The Recurrent Nova U Scorpii from the 2010.1 to 2022.4 Eruptions; the Missed Eruption of 2016.78 +- 0.10 and the Critical Complex Period Changes

TL;DR

This study analyzes multiple eruptions of the recurrent nova U Scorpii from 2010 to 2022, revealing complex period changes likely caused by asymmetric shell ejection and magnetic braking, and constraining a missed eruption in 2016.

Contribution

It provides detailed measurements of orbital period changes across eruptions, proposing a novel explanation involving asymmetric shell ejection and identifying a previously missed eruption in 2016.

Findings

Significant orbital period increase after 2010 eruption.

Large, variable period change attributed to magnetic braking.

Constrained the missed 2016 eruption to a specific 75-day interval.

Abstract

U Sco is a recurrent nova with eleven observed eruptions, most recently in 2010.1 and 2022.4. I report on my program (running since 1989) of measuring eclipse times and brightnesses of U Sco in quiescence, from 2010 to 2022. The orbital period suddenly increased by +22.4 +- 1.0 parts-per-million across the 2010.1 eruption.
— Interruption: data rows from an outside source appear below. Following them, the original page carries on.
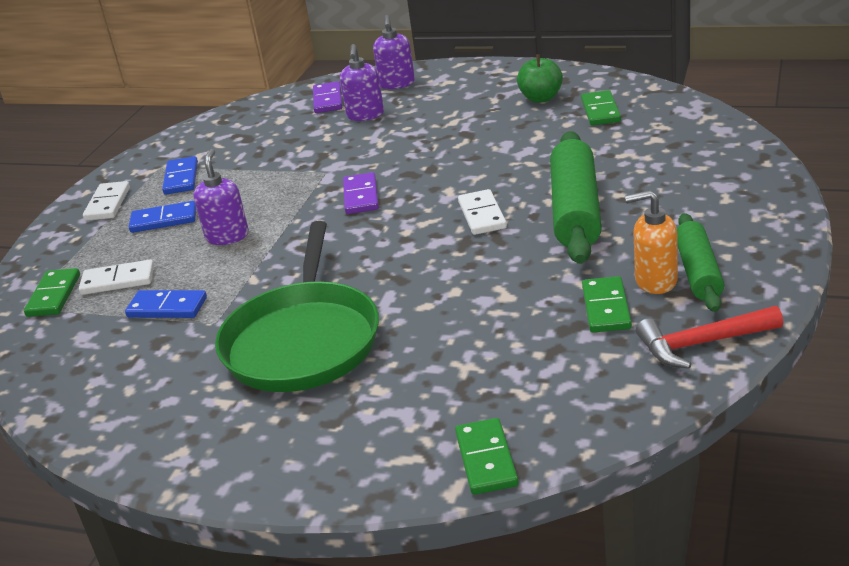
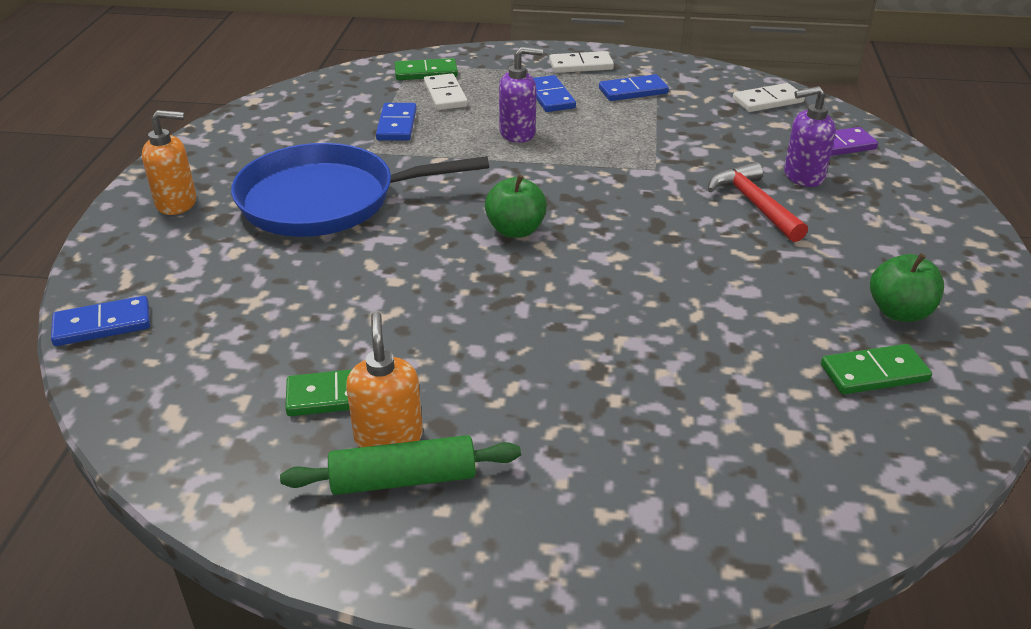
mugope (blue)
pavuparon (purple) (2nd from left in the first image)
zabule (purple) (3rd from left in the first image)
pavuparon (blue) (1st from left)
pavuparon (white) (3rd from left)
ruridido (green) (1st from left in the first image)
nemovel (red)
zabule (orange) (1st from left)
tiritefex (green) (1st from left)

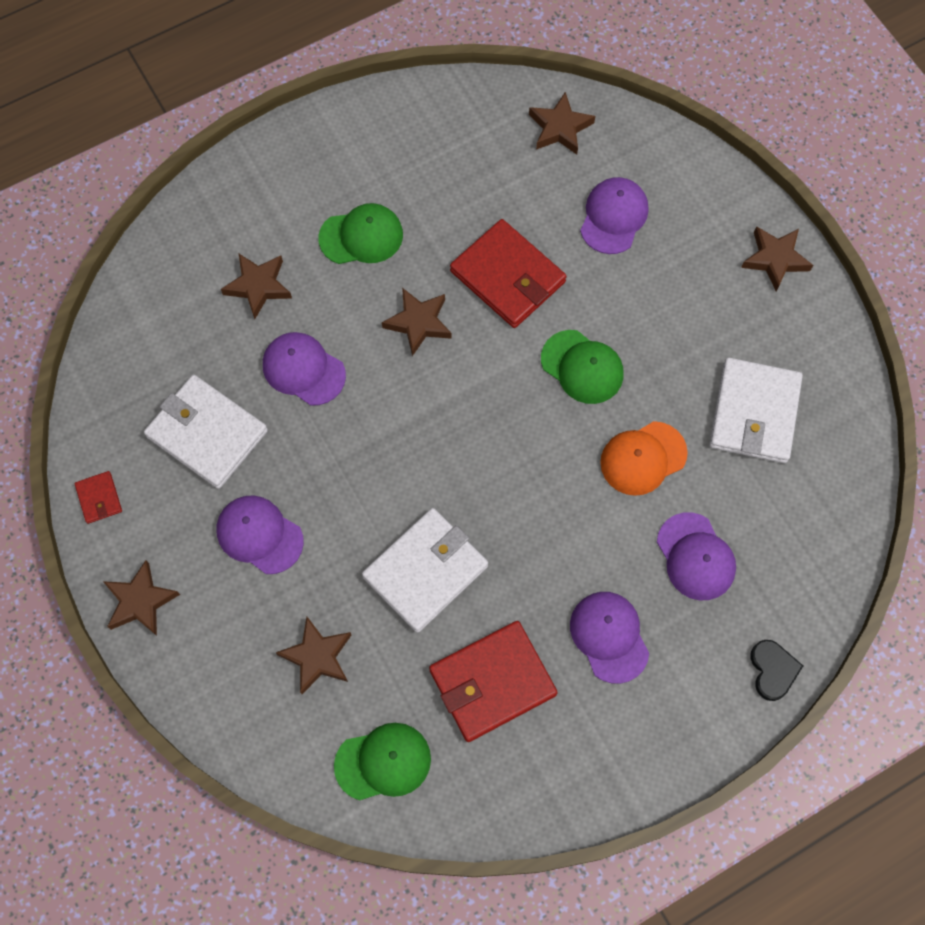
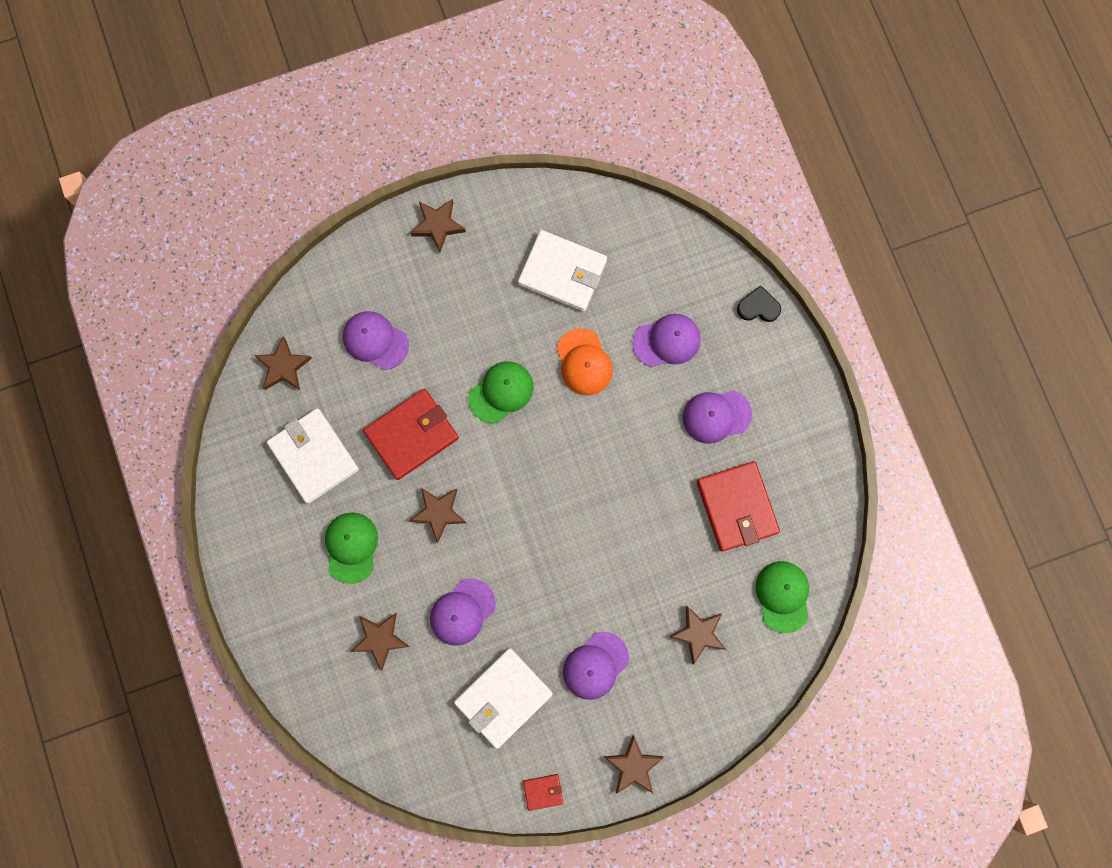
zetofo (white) (1st from left)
This period change is greater than the near-zero period change (+3.9 +- 6.1 parts-per-million) across the 1999.2 eruption. This period change cannot come from any of the usual mechanisms, whereas the one remaining possibility is that the period changes are dominated by the little-known mechanism of the nova ejecting asymmetric shells. From 2010.1 to 2016.78, the O-C curve showed a steady period change that was large, with P-dot equal (-21.0 +- 3.2)X 10^-9. This is greatly higher than the steady period changes in the two previous inter-eruption intervals (-3.2 +- 1.9 and -1.1 +- 1.1 X 10^-9). This large, variable, and negative P-dot apparently comes from magnetic braking of the companion star's rotation. Starting in 2016.9 +- 0.6, the O-C curve showed a strong kink that is a unique characteristic of the sudden period change (+35.4 +- 7.1 parts-per-million) across a nova event. The brightness in quiescence after 2010.4 shows that the white dwarf accreted the trigger mass for the next nova event in the year 2017.1 +- 0.6. Photometric records show the only possible time for the eruption to peak (such that its total duration of 60 days was undetectable by any observation) is during a 75 day interval inside the 2016 solar gap, thus constraining the missed eruption to 2016.78 +- 0.10.